▶ **Data shown**
-=-=-=-=-
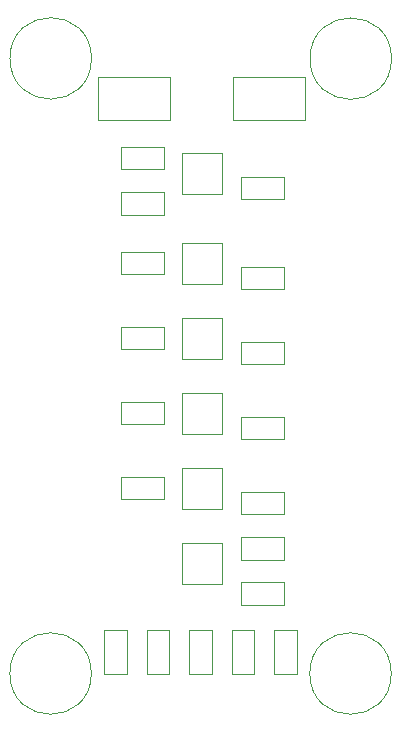
<source format=gbr>
G04 #@! TF.GenerationSoftware,KiCad,Pcbnew,(5.0.2)-1*
G04 #@! TF.CreationDate,2019-06-20T09:18:01+05:30*
G04 #@! TF.ProjectId,CapacityOfBattery,43617061-6369-4747-994f-664261747465,rev?*
G04 #@! TF.SameCoordinates,Original*
G04 #@! TF.FileFunction,Other,User*
%FSLAX46Y46*%
G04 Gerber Fmt 4.6, Leading zero omitted, Abs format (unit mm)*
G04 Created by KiCad (PCBNEW (5.0.2)-1) date 06/20/19 09:18:01*
%MOMM*%
%LPD*%
G01*
G04 APERTURE LIST*
%ADD10C,0.050000*%
G04 APERTURE END LIST*
D10*
G04 #@! TO.C,*
X44651340Y-67734180D02*
G75*
G03X44651340Y-67734180I-3450000J0D01*
G01*
X19258960Y-67734180D02*
G75*
G03X19258960Y-67734180I-3450000J0D01*
G01*
X19269120Y-15654020D02*
G75*
G03X19269120Y-15654020I-3450000J0D01*
G01*
G04 #@! TO.C,Q3*
X30360000Y-47450000D02*
X26960000Y-47450000D01*
X26960000Y-47450000D02*
X26960000Y-43950000D01*
X26960000Y-43950000D02*
X30360000Y-43950000D01*
X30360000Y-43950000D02*
X30360000Y-47450000D01*
G04 #@! TO.C,R9*
X35590000Y-25700000D02*
X35590000Y-27600000D01*
X35590000Y-27600000D02*
X31890000Y-27600000D01*
X31890000Y-27600000D02*
X31890000Y-25700000D01*
X31890000Y-25700000D02*
X35590000Y-25700000D01*
G04 #@! TO.C,Q6*
X30360000Y-27130000D02*
X26960000Y-27130000D01*
X26960000Y-27130000D02*
X26960000Y-23630000D01*
X26960000Y-23630000D02*
X30360000Y-23630000D01*
X30360000Y-23630000D02*
X30360000Y-27130000D01*
G04 #@! TO.C,D2*
X25850000Y-67750000D02*
X23950000Y-67750000D01*
X23950000Y-67750000D02*
X23950000Y-64050000D01*
X23950000Y-64050000D02*
X25850000Y-64050000D01*
X25850000Y-64050000D02*
X25850000Y-67750000D01*
G04 #@! TO.C,D3*
X29450000Y-64050000D02*
X29450000Y-67750000D01*
X27550000Y-64050000D02*
X29450000Y-64050000D01*
X27550000Y-67750000D02*
X27550000Y-64050000D01*
X29450000Y-67750000D02*
X27550000Y-67750000D01*
G04 #@! TO.C,D4*
X33050000Y-67750000D02*
X31150000Y-67750000D01*
X31150000Y-67750000D02*
X31150000Y-64050000D01*
X31150000Y-64050000D02*
X33050000Y-64050000D01*
X33050000Y-64050000D02*
X33050000Y-67750000D01*
G04 #@! TO.C,D5*
X36650000Y-64050000D02*
X36650000Y-67750000D01*
X34750000Y-64050000D02*
X36650000Y-64050000D01*
X34750000Y-67750000D02*
X34750000Y-64050000D01*
X36650000Y-67750000D02*
X34750000Y-67750000D01*
G04 #@! TO.C,D1*
X22250833Y-67759934D02*
X20350833Y-67759934D01*
X20350833Y-67759934D02*
X20350833Y-64059934D01*
X20350833Y-64059934D02*
X22250833Y-64059934D01*
X22250833Y-64059934D02*
X22250833Y-67759934D01*
G04 #@! TO.C,R6*
X35590000Y-60010000D02*
X35590000Y-61910000D01*
X35590000Y-61910000D02*
X31890000Y-61910000D01*
X31890000Y-61910000D02*
X31890000Y-60010000D01*
X31890000Y-60010000D02*
X35590000Y-60010000D01*
G04 #@! TO.C,R7*
X21730000Y-26990000D02*
X25430000Y-26990000D01*
X21730000Y-28890000D02*
X21730000Y-26990000D01*
X25430000Y-28890000D02*
X21730000Y-28890000D01*
X25430000Y-26990000D02*
X25430000Y-28890000D01*
G04 #@! TO.C,R8*
X21730000Y-25060000D02*
X21730000Y-23160000D01*
X21730000Y-23160000D02*
X25430000Y-23160000D01*
X25430000Y-23160000D02*
X25430000Y-25060000D01*
X25430000Y-25060000D02*
X21730000Y-25060000D01*
G04 #@! TO.C,J2*
X19790000Y-17250000D02*
X19790000Y-20850000D01*
X25940000Y-17250000D02*
X19790000Y-17250000D01*
X25940000Y-20850000D02*
X25940000Y-17250000D01*
X19790000Y-20850000D02*
X25940000Y-20850000D01*
G04 #@! TO.C,J1*
X31220000Y-20850000D02*
X37370000Y-20850000D01*
X37370000Y-20850000D02*
X37370000Y-17250000D01*
X37370000Y-17250000D02*
X31220000Y-17250000D01*
X31220000Y-17250000D02*
X31220000Y-20850000D01*
G04 #@! TO.C,Q1*
X30360000Y-34750000D02*
X26960000Y-34750000D01*
X26960000Y-34750000D02*
X26960000Y-31250000D01*
X26960000Y-31250000D02*
X30360000Y-31250000D01*
X30360000Y-31250000D02*
X30360000Y-34750000D01*
G04 #@! TO.C,Q2*
X30360000Y-37600000D02*
X30360000Y-41100000D01*
X26960000Y-37600000D02*
X30360000Y-37600000D01*
X26960000Y-41100000D02*
X26960000Y-37600000D01*
X30360000Y-41100000D02*
X26960000Y-41100000D01*
G04 #@! TO.C,Q4*
X30360000Y-50300000D02*
X30360000Y-53800000D01*
X26960000Y-50300000D02*
X30360000Y-50300000D01*
X26960000Y-53800000D02*
X26960000Y-50300000D01*
X30360000Y-53800000D02*
X26960000Y-53800000D01*
G04 #@! TO.C,Q5*
X30360000Y-60150000D02*
X26960000Y-60150000D01*
X26960000Y-60150000D02*
X26960000Y-56650000D01*
X26960000Y-56650000D02*
X30360000Y-56650000D01*
X30360000Y-56650000D02*
X30360000Y-60150000D01*
G04 #@! TO.C,R1*
X35590000Y-33320000D02*
X35590000Y-35220000D01*
X35590000Y-35220000D02*
X31890000Y-35220000D01*
X31890000Y-35220000D02*
X31890000Y-33320000D01*
X31890000Y-33320000D02*
X35590000Y-33320000D01*
G04 #@! TO.C,R3*
X31890000Y-46020000D02*
X35590000Y-46020000D01*
X31890000Y-47920000D02*
X31890000Y-46020000D01*
X35590000Y-47920000D02*
X31890000Y-47920000D01*
X35590000Y-46020000D02*
X35590000Y-47920000D01*
G04 #@! TO.C,R4*
X35590000Y-52370000D02*
X35590000Y-54270000D01*
X35590000Y-54270000D02*
X31890000Y-54270000D01*
X31890000Y-54270000D02*
X31890000Y-52370000D01*
X31890000Y-52370000D02*
X35590000Y-52370000D01*
G04 #@! TO.C,R5*
X31890000Y-56200000D02*
X35590000Y-56200000D01*
X31890000Y-58100000D02*
X31890000Y-56200000D01*
X35590000Y-58100000D02*
X31890000Y-58100000D01*
X35590000Y-56200000D02*
X35590000Y-58100000D01*
G04 #@! TO.C,RL1*
X21730000Y-33950000D02*
X21730000Y-32050000D01*
X21730000Y-32050000D02*
X25430000Y-32050000D01*
X25430000Y-32050000D02*
X25430000Y-33950000D01*
X25430000Y-33950000D02*
X21730000Y-33950000D01*
G04 #@! TO.C,RL2*
X25430000Y-40300000D02*
X21730000Y-40300000D01*
X25430000Y-38400000D02*
X25430000Y-40300000D01*
X21730000Y-38400000D02*
X25430000Y-38400000D01*
X21730000Y-40300000D02*
X21730000Y-38400000D01*
G04 #@! TO.C,RL3*
X21730000Y-46650000D02*
X21730000Y-44750000D01*
X21730000Y-44750000D02*
X25430000Y-44750000D01*
X25430000Y-44750000D02*
X25430000Y-46650000D01*
X25430000Y-46650000D02*
X21730000Y-46650000D01*
G04 #@! TO.C,RL4*
X25430000Y-53000000D02*
X21730000Y-53000000D01*
X25430000Y-51100000D02*
X25430000Y-53000000D01*
X21730000Y-51100000D02*
X25430000Y-51100000D01*
X21730000Y-53000000D02*
X21730000Y-51100000D01*
G04 #@! TO.C,R2*
X35590000Y-39670000D02*
X35590000Y-41570000D01*
X35590000Y-41570000D02*
X31890000Y-41570000D01*
X31890000Y-41570000D02*
X31890000Y-39670000D01*
X31890000Y-39670000D02*
X35590000Y-39670000D01*
G04 #@! TO.C,*
X44674200Y-15674340D02*
G75*
G03X44674200Y-15674340I-3450000J0D01*
G01*
G04 #@! TD*
M02*

</source>
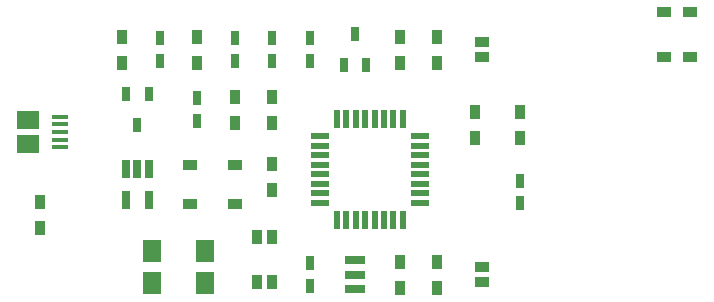
<source format=gtp>
G04 #@! TF.FileFunction,Paste,Top*
%FSLAX46Y46*%
G04 Gerber Fmt 4.6, Leading zero omitted, Abs format (unit mm)*
G04 Created by KiCad (PCBNEW 4.0.7-e2-6376~60~ubuntu17.10.1) date Thu Dec 28 10:46:34 2017*
%MOMM*%
%LPD*%
G01*
G04 APERTURE LIST*
%ADD10C,0.100000*%
%ADD11R,0.750000X1.200000*%
%ADD12R,0.900000X1.200000*%
%ADD13R,0.550000X1.600000*%
%ADD14R,1.600000X0.550000*%
%ADD15R,0.650000X1.220000*%
%ADD16R,1.700000X0.700000*%
%ADD17R,1.200000X0.900000*%
%ADD18R,1.900000X1.500000*%
%ADD19R,1.350000X0.400000*%
%ADD20R,1.270000X0.970000*%
%ADD21R,0.650000X1.560000*%
%ADD22R,1.500000X1.950000*%
%ADD23R,0.970000X1.270000*%
G04 APERTURE END LIST*
D10*
D11*
X166370000Y-85405000D03*
X166370000Y-83505000D03*
X169545000Y-83505000D03*
X169545000Y-85405000D03*
X169545000Y-102555000D03*
X169545000Y-104455000D03*
X156845000Y-85405000D03*
X156845000Y-83505000D03*
X163195000Y-85405000D03*
X163195000Y-83505000D03*
X187325000Y-97470000D03*
X187325000Y-95570000D03*
D12*
X177165000Y-104605000D03*
X177165000Y-102405000D03*
X180340000Y-85555000D03*
X180340000Y-83355000D03*
X177165000Y-85555000D03*
X177165000Y-83355000D03*
X153670000Y-85555000D03*
X153670000Y-83355000D03*
X183515000Y-89705000D03*
X183515000Y-91905000D03*
X160020000Y-83355000D03*
X160020000Y-85555000D03*
X163195000Y-88435000D03*
X163195000Y-90635000D03*
D13*
X171825000Y-98865000D03*
X172625000Y-98865000D03*
X173425000Y-98865000D03*
X174225000Y-98865000D03*
X175025000Y-98865000D03*
X175825000Y-98865000D03*
X176625000Y-98865000D03*
X177425000Y-98865000D03*
D14*
X178875000Y-97415000D03*
X178875000Y-96615000D03*
X178875000Y-95815000D03*
X178875000Y-95015000D03*
X178875000Y-94215000D03*
X178875000Y-93415000D03*
X178875000Y-92615000D03*
X178875000Y-91815000D03*
D13*
X177425000Y-90365000D03*
X176625000Y-90365000D03*
X175825000Y-90365000D03*
X175025000Y-90365000D03*
X174225000Y-90365000D03*
X173425000Y-90365000D03*
X172625000Y-90365000D03*
X171825000Y-90365000D03*
D14*
X170375000Y-91815000D03*
X170375000Y-92615000D03*
X170375000Y-93415000D03*
X170375000Y-94215000D03*
X170375000Y-95015000D03*
X170375000Y-95815000D03*
X170375000Y-96615000D03*
X170375000Y-97415000D03*
D15*
X172405000Y-85765000D03*
X174305000Y-85765000D03*
X173355000Y-83145000D03*
D16*
X173355000Y-104705000D03*
X173355000Y-103505000D03*
X173355000Y-102305000D03*
D11*
X160020000Y-88585000D03*
X160020000Y-90485000D03*
D17*
X159385000Y-94235000D03*
X159385000Y-97535000D03*
X163195000Y-94235000D03*
X163195000Y-97535000D03*
D12*
X146685000Y-97325000D03*
X146685000Y-99525000D03*
D18*
X145700000Y-92440000D03*
D19*
X148400000Y-90790000D03*
X148400000Y-90140000D03*
X148400000Y-92740000D03*
X148400000Y-92090000D03*
X148400000Y-91440000D03*
D18*
X145700000Y-90440000D03*
D12*
X166370000Y-94150000D03*
X166370000Y-96350000D03*
X166370000Y-90635000D03*
X166370000Y-88435000D03*
D17*
X201760000Y-81280000D03*
X199560000Y-81280000D03*
X201760000Y-85090000D03*
X199560000Y-85090000D03*
D20*
X184150000Y-85095000D03*
X184150000Y-83815000D03*
X184150000Y-104145000D03*
X184150000Y-102865000D03*
D12*
X187325000Y-91905000D03*
X187325000Y-89705000D03*
X180340000Y-104605000D03*
X180340000Y-102405000D03*
D21*
X155890000Y-94535000D03*
X154940000Y-94535000D03*
X153990000Y-94535000D03*
X153990000Y-97235000D03*
X155890000Y-97235000D03*
D15*
X155890000Y-88225000D03*
X153990000Y-88225000D03*
X154940000Y-90845000D03*
D22*
X160655000Y-104245000D03*
X160655000Y-101495000D03*
X156210000Y-104245000D03*
X156210000Y-101495000D03*
D23*
X166375000Y-104140000D03*
X165095000Y-104140000D03*
X166375000Y-100330000D03*
X165095000Y-100330000D03*
M02*

</source>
-=-=-=-=-
▶ **Directions**
Wherever the string "Leading" appears in the entries, copy that line.

▶ **Expected answer**
G04 Gerber Fmt 4.6, Leading zero omitted, Abs format (unit mm)*
G04 Gerber Fmt 4.6, Leading zero omitted, Abs format (unit mm)*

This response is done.